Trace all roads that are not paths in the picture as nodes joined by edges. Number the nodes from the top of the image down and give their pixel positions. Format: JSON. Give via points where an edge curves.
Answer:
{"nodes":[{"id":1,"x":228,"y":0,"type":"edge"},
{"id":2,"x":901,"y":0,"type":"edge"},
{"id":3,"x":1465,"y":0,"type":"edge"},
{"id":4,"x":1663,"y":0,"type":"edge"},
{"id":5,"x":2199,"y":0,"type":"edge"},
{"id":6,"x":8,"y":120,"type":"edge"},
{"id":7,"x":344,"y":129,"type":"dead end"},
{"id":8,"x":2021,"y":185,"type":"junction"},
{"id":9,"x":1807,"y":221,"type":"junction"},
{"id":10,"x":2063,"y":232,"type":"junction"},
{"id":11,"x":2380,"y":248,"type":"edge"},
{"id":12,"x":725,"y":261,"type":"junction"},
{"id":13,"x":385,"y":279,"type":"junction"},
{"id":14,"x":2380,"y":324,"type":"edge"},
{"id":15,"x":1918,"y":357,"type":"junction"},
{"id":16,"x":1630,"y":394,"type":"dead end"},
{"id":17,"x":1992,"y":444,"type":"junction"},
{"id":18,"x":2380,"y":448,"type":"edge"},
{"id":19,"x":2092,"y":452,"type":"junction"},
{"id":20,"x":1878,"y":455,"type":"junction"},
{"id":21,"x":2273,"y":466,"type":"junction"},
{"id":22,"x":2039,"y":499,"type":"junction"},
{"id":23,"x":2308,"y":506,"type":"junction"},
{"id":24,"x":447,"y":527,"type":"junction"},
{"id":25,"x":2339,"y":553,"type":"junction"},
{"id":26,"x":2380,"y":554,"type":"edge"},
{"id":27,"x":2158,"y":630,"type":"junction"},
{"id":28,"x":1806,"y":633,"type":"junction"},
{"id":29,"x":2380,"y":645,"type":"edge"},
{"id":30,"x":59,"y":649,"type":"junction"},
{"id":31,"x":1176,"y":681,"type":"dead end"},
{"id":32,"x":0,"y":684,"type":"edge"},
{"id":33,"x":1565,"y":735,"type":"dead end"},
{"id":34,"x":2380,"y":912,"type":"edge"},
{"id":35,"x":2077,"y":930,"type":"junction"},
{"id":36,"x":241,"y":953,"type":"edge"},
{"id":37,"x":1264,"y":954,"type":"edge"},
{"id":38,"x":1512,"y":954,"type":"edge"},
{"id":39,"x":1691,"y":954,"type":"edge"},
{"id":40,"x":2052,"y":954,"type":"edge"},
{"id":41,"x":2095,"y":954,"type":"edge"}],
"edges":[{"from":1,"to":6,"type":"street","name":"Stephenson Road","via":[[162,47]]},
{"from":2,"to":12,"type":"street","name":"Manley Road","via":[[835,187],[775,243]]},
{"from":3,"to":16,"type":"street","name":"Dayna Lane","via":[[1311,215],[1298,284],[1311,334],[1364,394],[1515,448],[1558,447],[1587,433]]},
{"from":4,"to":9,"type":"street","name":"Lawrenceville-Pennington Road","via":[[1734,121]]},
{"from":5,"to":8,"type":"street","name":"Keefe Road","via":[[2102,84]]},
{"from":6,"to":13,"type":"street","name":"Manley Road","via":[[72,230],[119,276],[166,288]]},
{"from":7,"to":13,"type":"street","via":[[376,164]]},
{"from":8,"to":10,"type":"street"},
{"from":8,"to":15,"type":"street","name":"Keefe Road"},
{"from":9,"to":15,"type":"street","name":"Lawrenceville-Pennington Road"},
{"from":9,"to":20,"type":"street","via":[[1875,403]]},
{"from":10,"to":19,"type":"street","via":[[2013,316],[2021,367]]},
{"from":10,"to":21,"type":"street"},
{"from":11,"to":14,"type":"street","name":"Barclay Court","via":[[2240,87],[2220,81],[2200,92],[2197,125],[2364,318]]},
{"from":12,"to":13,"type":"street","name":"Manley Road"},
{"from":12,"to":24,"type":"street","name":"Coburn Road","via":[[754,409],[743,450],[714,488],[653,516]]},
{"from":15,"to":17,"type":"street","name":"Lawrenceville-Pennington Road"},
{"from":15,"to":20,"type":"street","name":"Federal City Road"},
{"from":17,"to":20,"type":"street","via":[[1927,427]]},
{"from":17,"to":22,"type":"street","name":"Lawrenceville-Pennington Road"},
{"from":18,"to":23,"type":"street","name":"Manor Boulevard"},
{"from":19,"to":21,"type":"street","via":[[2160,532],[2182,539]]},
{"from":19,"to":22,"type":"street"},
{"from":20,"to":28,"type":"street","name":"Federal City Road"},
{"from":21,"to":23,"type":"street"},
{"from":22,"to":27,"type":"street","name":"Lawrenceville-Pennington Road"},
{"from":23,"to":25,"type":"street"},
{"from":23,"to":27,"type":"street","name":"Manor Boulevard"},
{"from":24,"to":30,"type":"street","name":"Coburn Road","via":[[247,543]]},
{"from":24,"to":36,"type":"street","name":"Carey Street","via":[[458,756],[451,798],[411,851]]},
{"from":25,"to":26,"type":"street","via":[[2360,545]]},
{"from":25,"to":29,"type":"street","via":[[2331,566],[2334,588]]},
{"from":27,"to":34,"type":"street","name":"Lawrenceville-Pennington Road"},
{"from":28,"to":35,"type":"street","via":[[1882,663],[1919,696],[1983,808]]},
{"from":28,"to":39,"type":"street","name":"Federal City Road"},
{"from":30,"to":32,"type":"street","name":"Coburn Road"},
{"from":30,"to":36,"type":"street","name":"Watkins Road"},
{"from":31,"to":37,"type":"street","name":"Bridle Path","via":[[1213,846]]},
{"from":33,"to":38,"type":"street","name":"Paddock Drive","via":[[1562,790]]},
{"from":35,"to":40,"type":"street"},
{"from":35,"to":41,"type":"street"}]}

++++++++

== What to work on ==
The entire listing needs to be output again, exactly, please.

== Solved problem ==
Trace all roads that are not paths in the picture as nodes joined by edges. Number the nodes from the top of the image down and give their pixel positions. Format: JSON. Give via points where an edge curves.
Answer:
{"nodes":[{"id":1,"x":228,"y":0,"type":"edge"},
{"id":2,"x":901,"y":0,"type":"edge"},
{"id":3,"x":1465,"y":0,"type":"edge"},
{"id":4,"x":1663,"y":0,"type":"edge"},
{"id":5,"x":2199,"y":0,"type":"edge"},
{"id":6,"x":8,"y":120,"type":"edge"},
{"id":7,"x":344,"y":129,"type":"dead end"},
{"id":8,"x":2021,"y":185,"type":"junction"},
{"id":9,"x":1807,"y":221,"type":"junction"},
{"id":10,"x":2063,"y":232,"type":"junction"},
{"id":11,"x":2380,"y":248,"type":"edge"},
{"id":12,"x":725,"y":261,"type":"junction"},
{"id":13,"x":385,"y":279,"type":"junction"},
{"id":14,"x":2380,"y":324,"type":"edge"},
{"id":15,"x":1918,"y":357,"type":"junction"},
{"id":16,"x":1630,"y":394,"type":"dead end"},
{"id":17,"x":1992,"y":444,"type":"junction"},
{"id":18,"x":2380,"y":448,"type":"edge"},
{"id":19,"x":2092,"y":452,"type":"junction"},
{"id":20,"x":1878,"y":455,"type":"junction"},
{"id":21,"x":2273,"y":466,"type":"junction"},
{"id":22,"x":2039,"y":499,"type":"junction"},
{"id":23,"x":2308,"y":506,"type":"junction"},
{"id":24,"x":447,"y":527,"type":"junction"},
{"id":25,"x":2339,"y":553,"type":"junction"},
{"id":26,"x":2380,"y":554,"type":"edge"},
{"id":27,"x":2158,"y":630,"type":"junction"},
{"id":28,"x":1806,"y":633,"type":"junction"},
{"id":29,"x":2380,"y":645,"type":"edge"},
{"id":30,"x":59,"y":649,"type":"junction"},
{"id":31,"x":1176,"y":681,"type":"dead end"},
{"id":32,"x":0,"y":684,"type":"edge"},
{"id":33,"x":1565,"y":735,"type":"dead end"},
{"id":34,"x":2380,"y":912,"type":"edge"},
{"id":35,"x":2077,"y":930,"type":"junction"},
{"id":36,"x":241,"y":953,"type":"edge"},
{"id":37,"x":1264,"y":954,"type":"edge"},
{"id":38,"x":1512,"y":954,"type":"edge"},
{"id":39,"x":1691,"y":954,"type":"edge"},
{"id":40,"x":2052,"y":954,"type":"edge"},
{"id":41,"x":2095,"y":954,"type":"edge"}],
"edges":[{"from":1,"to":6,"type":"street","name":"Stephenson Road","via":[[162,47]]},
{"from":2,"to":12,"type":"street","name":"Manley Road","via":[[835,187],[775,243]]},
{"from":3,"to":16,"type":"street","name":"Dayna Lane","via":[[1311,215],[1298,284],[1311,334],[1364,394],[1515,448],[1558,447],[1587,433]]},
{"from":4,"to":9,"type":"street","name":"Lawrenceville-Pennington Road","via":[[1734,121]]},
{"from":5,"to":8,"type":"street","name":"Keefe Road","via":[[2102,84]]},
{"from":6,"to":13,"type":"street","name":"Manley Road","via":[[72,230],[119,276],[166,288]]},
{"from":7,"to":13,"type":"street","via":[[376,164]]},
{"from":8,"to":10,"type":"street"},
{"from":8,"to":15,"type":"street","name":"Keefe Road"},
{"from":9,"to":15,"type":"street","name":"Lawrenceville-Pennington Road"},
{"from":9,"to":20,"type":"street","via":[[1875,403]]},
{"from":10,"to":19,"type":"street","via":[[2013,316],[2021,367]]},
{"from":10,"to":21,"type":"street"},
{"from":11,"to":14,"type":"street","name":"Barclay Court","via":[[2240,87],[2220,81],[2200,92],[2197,125],[2364,318]]},
{"from":12,"to":13,"type":"street","name":"Manley Road"},
{"from":12,"to":24,"type":"street","name":"Coburn Road","via":[[754,409],[743,450],[714,488],[653,516]]},
{"from":15,"to":17,"type":"street","name":"Lawrenceville-Pennington Road"},
{"from":15,"to":20,"type":"street","name":"Federal City Road"},
{"from":17,"to":20,"type":"street","via":[[1927,427]]},
{"from":17,"to":22,"type":"street","name":"Lawrenceville-Pennington Road"},
{"from":18,"to":23,"type":"street","name":"Manor Boulevard"},
{"from":19,"to":21,"type":"street","via":[[2160,532],[2182,539]]},
{"from":19,"to":22,"type":"street"},
{"from":20,"to":28,"type":"street","name":"Federal City Road"},
{"from":21,"to":23,"type":"street"},
{"from":22,"to":27,"type":"street","name":"Lawrenceville-Pennington Road"},
{"from":23,"to":25,"type":"street"},
{"from":23,"to":27,"type":"street","name":"Manor Boulevard"},
{"from":24,"to":30,"type":"street","name":"Coburn Road","via":[[247,543]]},
{"from":24,"to":36,"type":"street","name":"Carey Street","via":[[458,756],[451,798],[411,851]]},
{"from":25,"to":26,"type":"street","via":[[2360,545]]},
{"from":25,"to":29,"type":"street","via":[[2331,566],[2334,588]]},
{"from":27,"to":34,"type":"street","name":"Lawrenceville-Pennington Road"},
{"from":28,"to":35,"type":"street","via":[[1882,663],[1919,696],[1983,808]]},
{"from":28,"to":39,"type":"street","name":"Federal City Road"},
{"from":30,"to":32,"type":"street","name":"Coburn Road"},
{"from":30,"to":36,"type":"street","name":"Watkins Road"},
{"from":31,"to":37,"type":"street","name":"Bridle Path","via":[[1213,846]]},
{"from":33,"to":38,"type":"street","name":"Paddock Drive","via":[[1562,790]]},
{"from":35,"to":40,"type":"street"},
{"from":35,"to":41,"type":"street"}]}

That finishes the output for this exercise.